In today’s classrooms, teachers are expected to care about everything – from student wellbeing and AI integration to attendance targets, parental complaints and reputational risks online. On top of that, they must remain calm, ever-available professionals who lift test scores and ‘add value’. But as the list of demands grows longer, so does the emotional toll.
Experts now argue that to survive – and thrive – in the profession, teachers may need to care less. Not about their students, but about the constant performance and bureaucratic box-ticking, so they can reinvest their energy into the meaningful, human connections that drew them to teaching in the first place.
Curtin University Senior Lecturer in Education Dr Saul Karnovsky has studied teacher wellbeing for more than 10 years and said Australian educators experience secondary traumatic stress at higher rates than paramedics, with burnout often blamed for choosing to leave the profession.
Below, The Educator speaks to Dr Karnovsky about Australia’s worsening teacher retention crisis, the intensifying emotional demands reshaping the profession, the systemic drivers of burnout, and the structural reforms needed to rebuild trust, reduce workload and retain experienced educators.
TE: What does the latest research show about teacher retention in Australia?
Recent research shows teacher retention in Australia is not improving. AITSL National Teacher Workforce Data collected from over 20,000 teachers shows that stress, workload and emotional exhaustion is driving high rates of intention to leave and burn out. Teachers report higher levels of psychological distress than the general workforce, and in some cases higher secondary traumatic stress (Silent Cost Report, The Flourish Movement) than emergency service workers. Importantly, this not because individual teachers lack resilience. It reflects a system that increasingly relies on teachers’ emotional labour while offering fewer structural supports, reduced professional trust, and escalating accountability demands.
TE: How and why has the job changed over the years?
Teaching has expanded well beyond classroom instruction of the past. Over time, policy reforms have layered new responsibilities onto teachers’ work in which they asked to care about things that have little to do with learning or connecting with young people. Endless assessment data collection, constant compliance reporting, student wellbeing and management systems surveillance, safeguarding online behaviour, and responding to an increasing array of complex social and economic issues. These shifts are driven by accountability regimes, market-style reforms, and a growing expectation that schools will compensate for broader social failures. As a result, teachers are asked to be educators, counsellors, data analysts, and crisis responders simultaneously. The emotional and cognitive load has intensified, while time, autonomy, and relational space, the foundations of good teaching, have steadily eroded.
TE: What are the most common reasons cited for teacher burnout?

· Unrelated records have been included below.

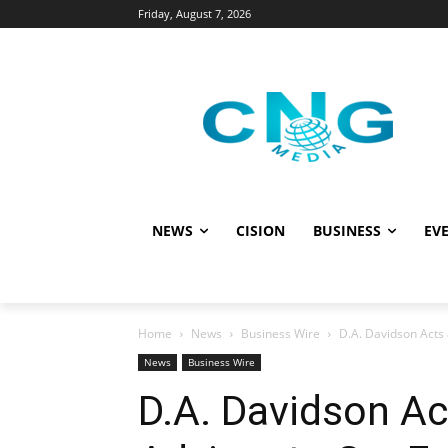
Friday, August 7, 2026
NEWS
CISION
BUSINESS
EVE
Home
News
Business Wire
D.A. Davidson Acts 
News
Business Wire
D.A. Davidson Ac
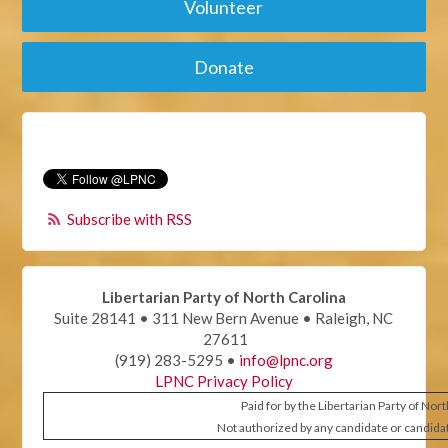
Volunteer
Donate
Subscribe with RSS
Libertarian Party of North Carolina
Suite 28141 • 311 New Bern Avenue • Raleigh, NC
27611
(919) 283-5295 •
info@lpnc.org
LPNC Privacy Policy
Paid for by the Libertarian Party of Nor
Not authorized by any candidate or candida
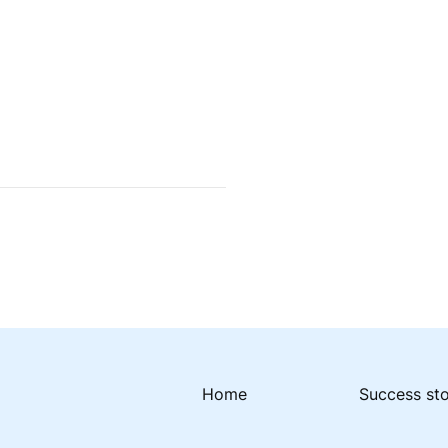
Home
Success st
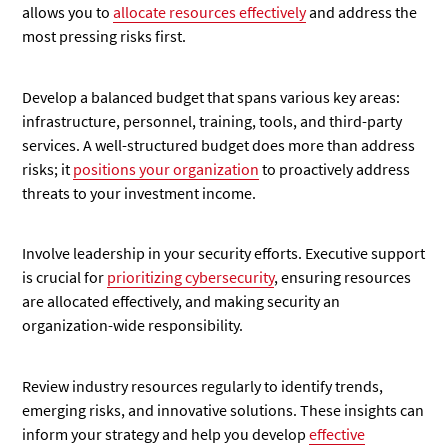
allows you to
allocate resources effectively
and address the
most pressing risks first.
Develop a balanced budget that spans various key areas:
infrastructure, personnel, training, tools, and third-party
services. A well-structured budget does more than address
risks; it
positions your organization
to proactively address
threats to your investment income.
Involve leadership in your security efforts. Executive support
is crucial for
prioritizing cybersecurity
, ensuring resources
are allocated effectively, and making security an
organization-wide responsibility.
Review industry resources regularly to identify trends,
emerging risks, and innovative solutions. These insights can
inform your strategy and help you develop
effective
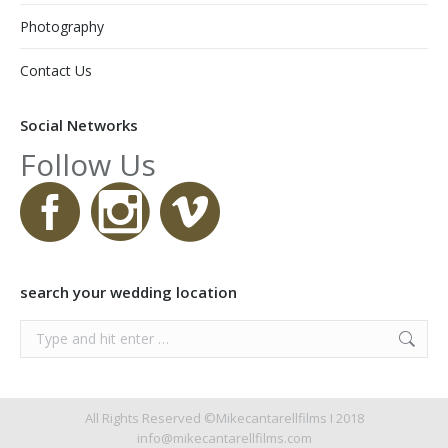
Photography
Contact Us
Social Networks
Follow Us
search your wedding location
Search:
All Rights Reserved ©Mikecantarellfilms I 2018
info@mikecantarellfilms.com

Burnout is most linked to workload intensification, emotional exhaustion, and a lack of control over teachers’ work. Teachers describe being overwhelmed by administrative demands, constant monitoring, and the need to visibly perform care through data, standardised whole-wide programs, and mind-numbing documentation. At the same time, they carry the emotional weight of supporting students facing trauma, poverty, and mental health challenges, often without adequate resources. This is especially acute in hard to staff schools, regional and remote communities and contexts with a high level of economic disadvantage. Burnout emerges not because teachers care too little, but because they are required to care everywhere, all the time, and largely alone.
TE: What needs to be done to retain our teachers, by schools or policymakers?
Retention requires structural change, not more individual wellbeing programs. Mindfulness, mediation and yoga may work for some, but most find being asked to do these wellbeing practices onerous or that it contributes to toxic positivity in their workplaces. Schools and policymakers must reduce unnecessary compliance, rebuild professional trust, and give teachers time to do relational work well. This means fewer performative care requirements and more collective approaches to care, by allowing our teachers to care with students, families, colleagues, and leaders, rather than simply caring about them in prescribed ways. Sustainable workloads, supportive leadership, and shared responsibility for complex social issues are critical. Retaining teachers will depend on shifting away from exploitative models of care and toward systems that recognise care as relational, collective, and embedded, not something teachers should endlessly absorb on their own.